Friday, March 29, 2013

Is MongoDB still on course?

I would like to debate about these NoSQL products, and especially MongoDB. I was a real fan of MongoDB in it's early days, while all of the current solutions were just emerging. Voldemort, HBase, Redis, Riak, CouchDB... everything was kind of new, developers highly inspired by last researches in the world of distributed databases and highly motivated by solving scalability issues. It was the beginning of the war, and I'd chosen my side: MongoDB.

Where does MongoDB stand?

The past

What did I like in MongoDB? It was amazingly fast to deploy, and I liked its philosophy of dealing with OS virtual memory manager to handle memory mapped files in a very clean way. Fast to deploy, and fast to serve your queries, without any SPOF. As the opposite way I considered HBase as a real gas plant where you have to configure up to 6 knobs just to set a decent compaction policy. Oh, of course, you'll also have to manage your Hadoop configuration files, and deal with a freebie SPOF, what a stupid design! Even in 2009 in was not really acceptable.

Now

Now we are in 2013, and things have changed. My blog is not a place where I want to discuss about performances comparisons; you'll easily find plenty of benchmarks (not always that relevant, by the way). Just let's recap what's the current situation and point out how everything has evolved. First, I've been so upset to see the MongoDB team was so focused on adding new features to its NoSQL product, such as the aggregation framework – a user-friendly implementation of common map/reduce queries – or new query operators. It looked like they were working in order to increase their audience rather than solving complex computer science challenges.

Alright, MongoDB still gets no SPOF, whereas HBase still has this single Namenode; but HBase has strongly increased its overall reliability, while not adding user-friendly feature. You'll only find operational features, such as news metrics, new compression algorithm supports or coprocessors (≈ triggers), but I insist, most of the efforts were dedicated to RPC enhancements, concurrency improvements and data-safety. However it remains easy to make criticisms: HBase's data locality design is definitely not perfect (whereas MongoDB at least scales reads through the replication servers) and some of underlying Hadoop operations would have deserved to be synchronized using a ZooKeeper quorum.

Was the past wrong?

What about this "easy to use" point I mentioned earlier?
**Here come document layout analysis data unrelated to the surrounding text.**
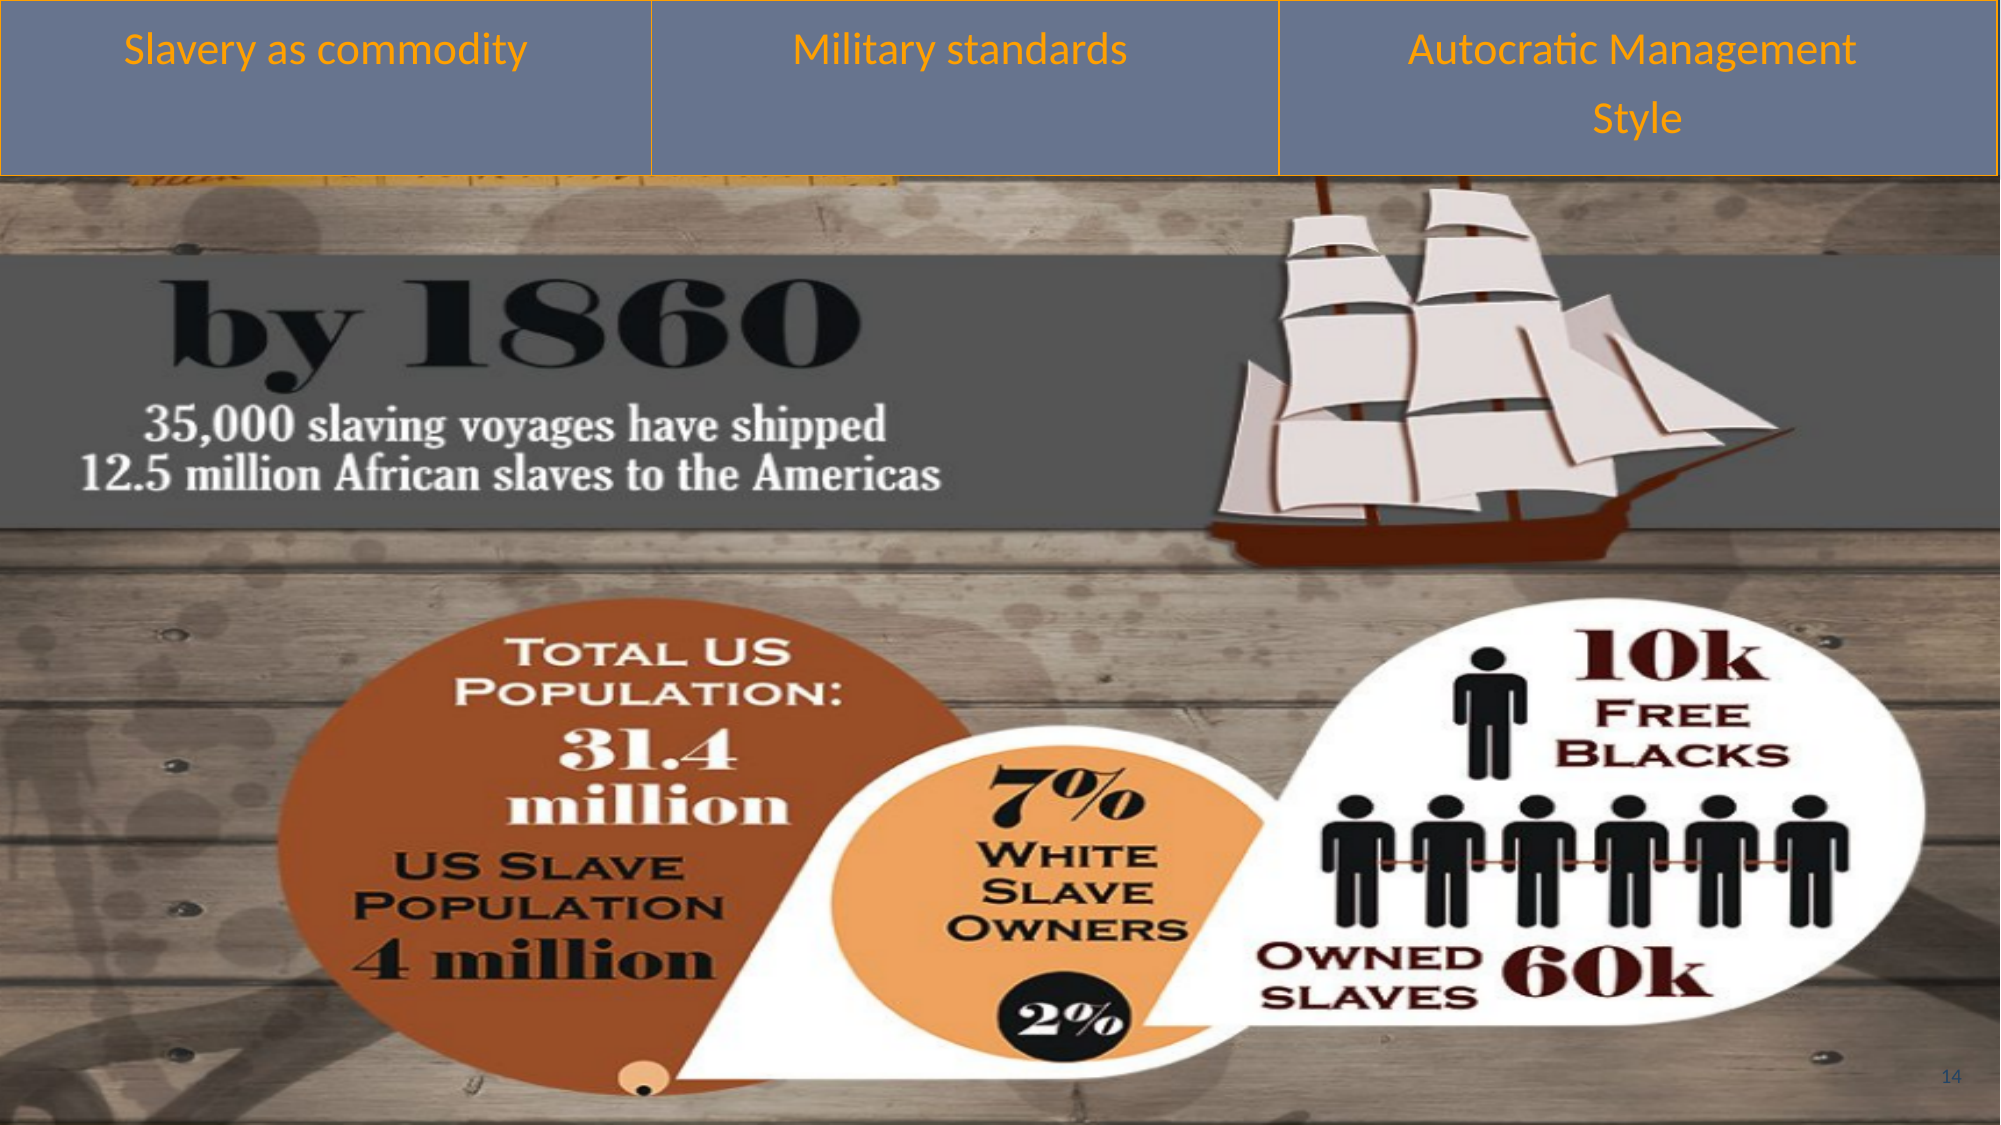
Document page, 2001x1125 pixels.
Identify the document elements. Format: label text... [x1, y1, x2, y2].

table_header Slavery as commodity [1, 1, 651, 172]
table_header Military standards [652, 1, 1278, 172]
picture [0, 175, 2000, 1125]
table_header Autocratic Management Style [1280, 1, 1996, 172]
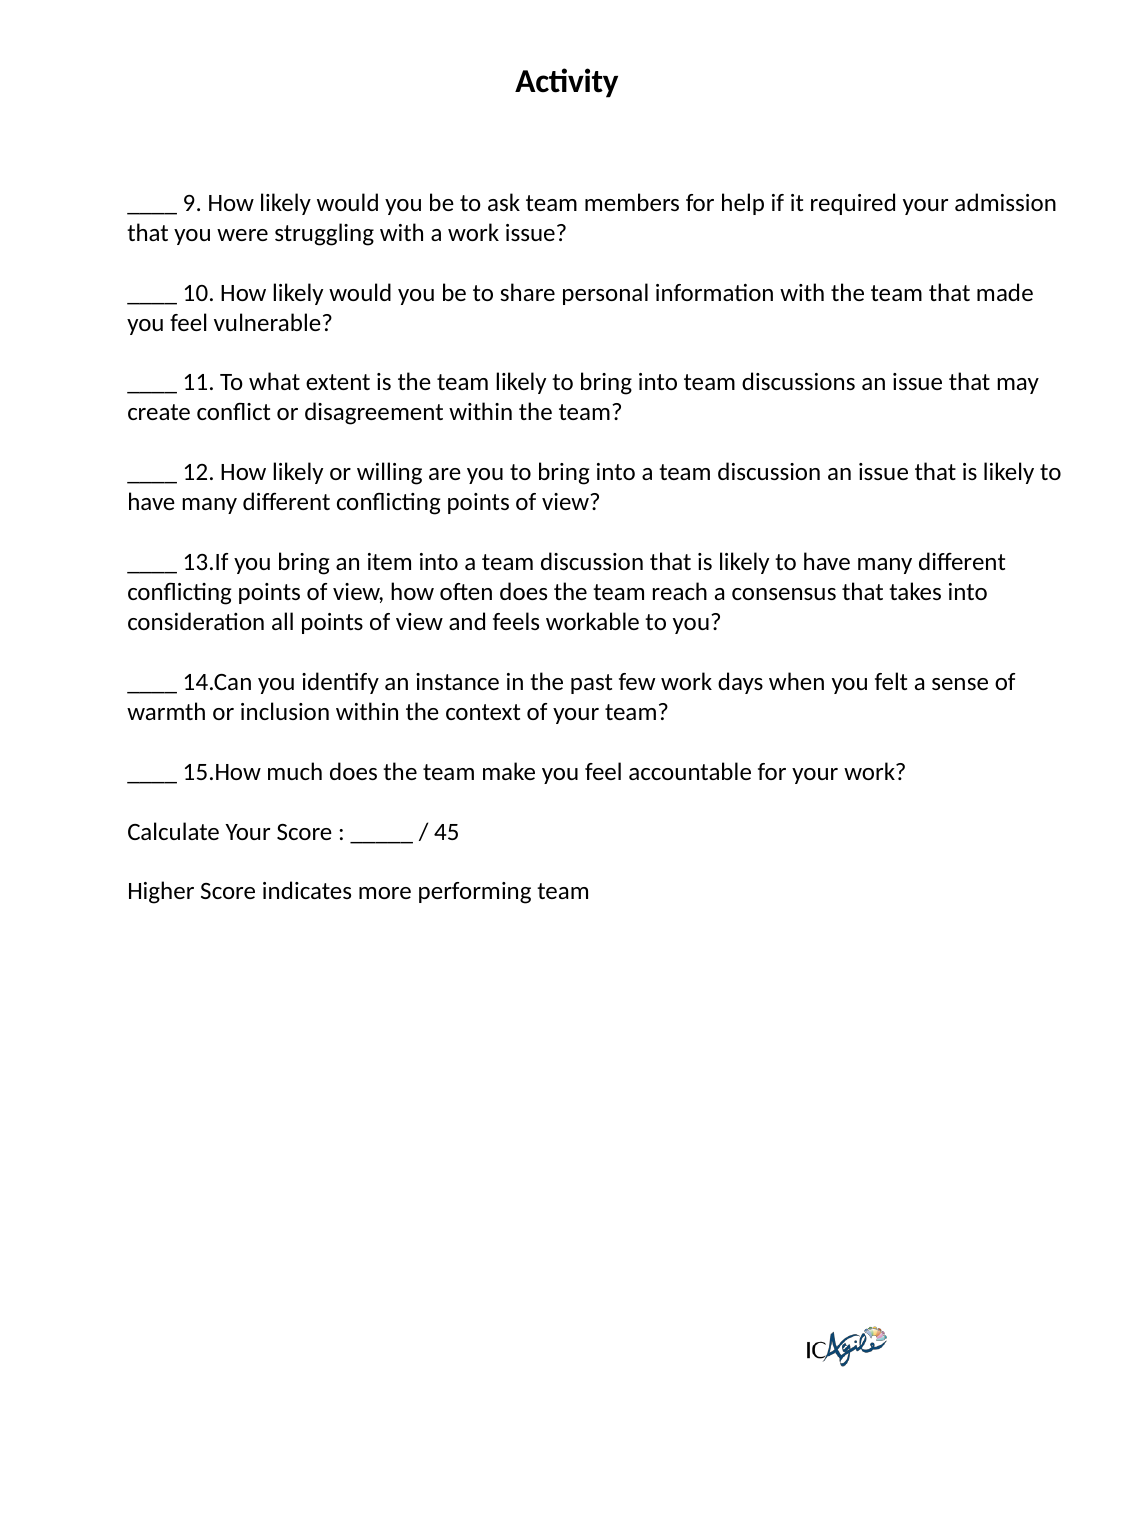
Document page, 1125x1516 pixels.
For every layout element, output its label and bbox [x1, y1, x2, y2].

text_box [112, 148, 1088, 913]
text_box [367, 59, 765, 100]
text_box [799, 1323, 893, 1369]
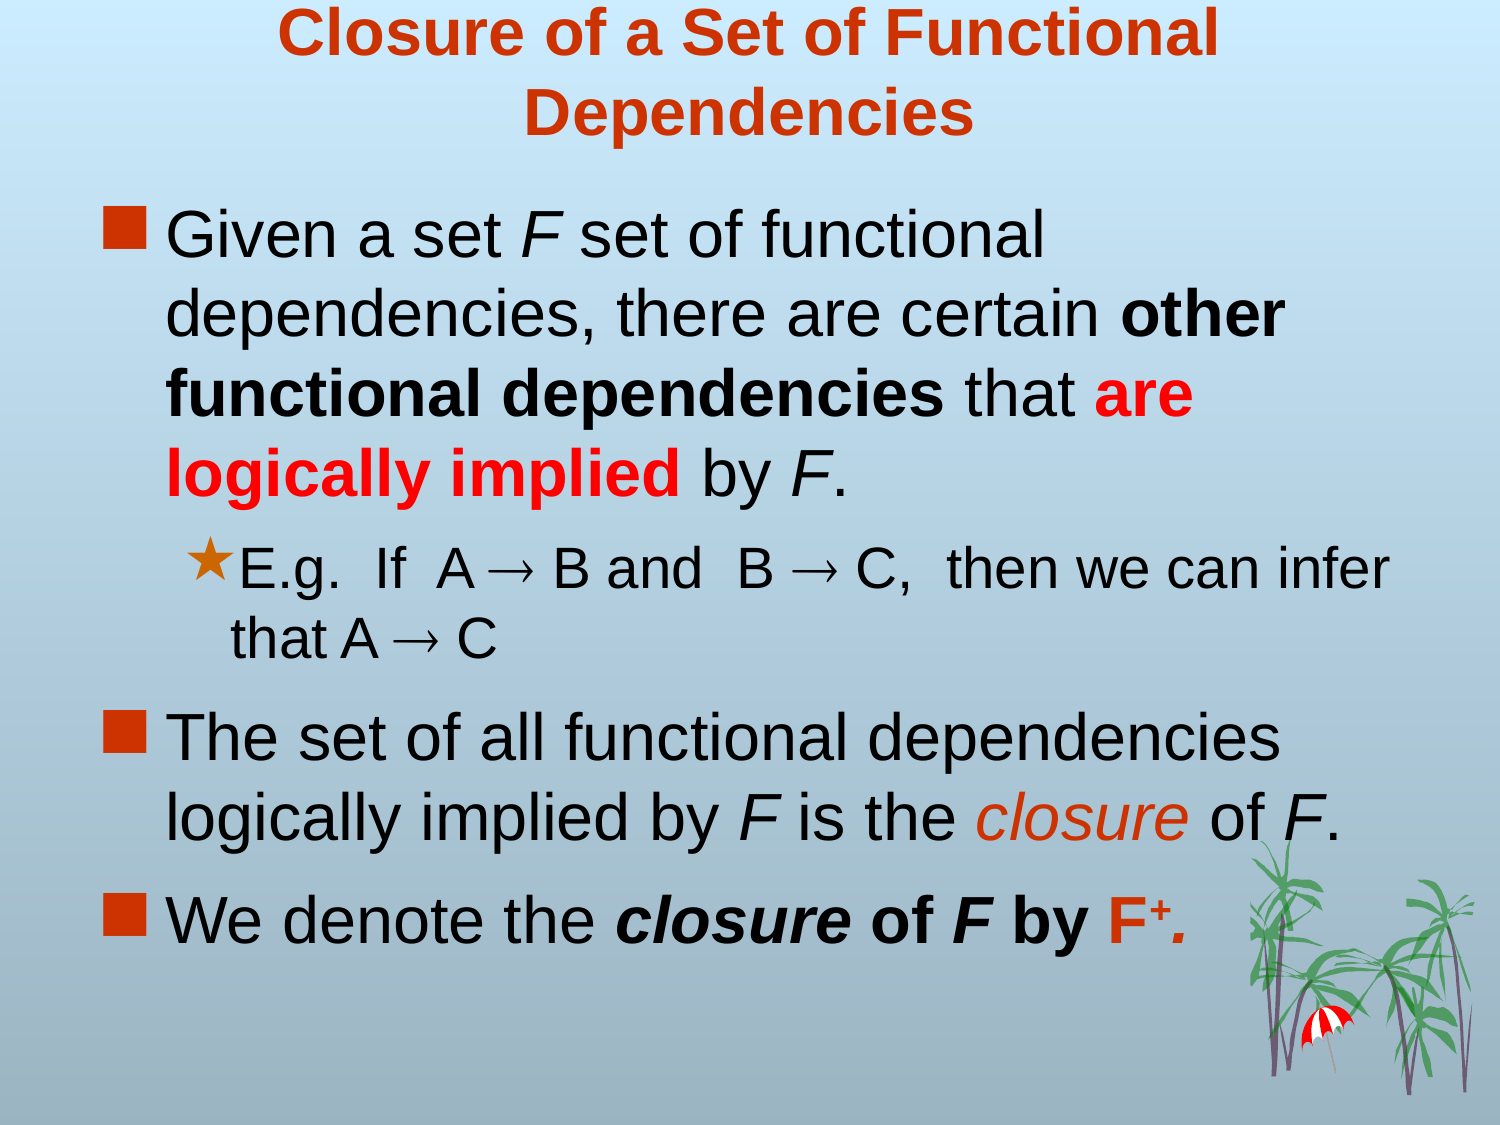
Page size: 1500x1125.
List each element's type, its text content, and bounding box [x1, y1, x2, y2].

I totally changed my mind. Letting the OS handling virtual memory eviction is not always the best choice. And fine tuning hundreds configuration settings can be so efficient! Learn about your work load, think about your priorities, and then you will be able to do so much more with solutions like HBase than you could do with MongoDB. Yes, the learning curve remains more complex as there are more settings and more layers to understand, but that's the cost to pay if you're expecting to put your data project at scale (I mean, not only on 3 servers as you could have done with an elementary MySQL instance).

Jira hall of fame

After 3 or 4 years, have a look of the different project's Jiras. I picked up 3 classical MongoDB bugs (subjective point of view), still open and marked as blocking/major bugs :
  • Broken indexes [SERVER-8336]
  • A new server added to a Replica Set Fails to start Replication [SERVER-8023]
  • Socket exception [SEND_ERROR] on Mongo Sharding [SERVER-7008]
Let's compare with HBase bugs still open for the current branch (0.94) :
  • NPE while replicating a log that is acquiring a new block from HDFS [HBASE-8096]
  • Replication could have data loss when machine name contains hyphen "-" [HBASE-8207]
  • Increment is non-idempotent but client retries RPC [HBASE-3787]
Obviously, every solution has its own (stupid) bugs lot. Some of them will occur under very specific conditions and thus become very hard to fix: full moon, Dvorak keyboard layout or exotic linux kernel (THIS looks crazy, isn't it?). But getting a still open "broken indexes" ticket in 2013 is clearly a youth issue for such a project. I would also like to mention a great article, "MongoDB is still broken by design 5-0".

Expectations

Honestly, in 2009, I was expecting MongoDB to be a leader, offering a kind of tight, clean, minimal but strongly reliable framework to store "semi-structured" data, handling memory efficiently, offering a distributed computation stack and letting developers imagine new features at a higher level. I can't agree with this policy of "offering more" rather than "offering the same but stronger". Hopefully the last versions seems to be a little bit more focused on performances and reliability (as an example, a global lock has been FINALLY removed).

And reality

To be clear, I'm definitely not against MongoDB. I just wanted through this article to point out the fact that they roughly changed their directions and lead to a project that I could not follow anymore; but this project is probably still suitable for many uses, as I introduced these reasons in my talk at MongoDB Paris last year: geographical indexes, complex query processing, easy secondary indexing, easy to try...

Considering your indices fit in RAM and you'll need to extend your platform in the future, MongoDB offers various features within a single solution. The problem is, there are many opponents to consider as well, such as ElasticSearch.

I wish the best to the team and hope to see all of these features taking part into a very robust and reliable project.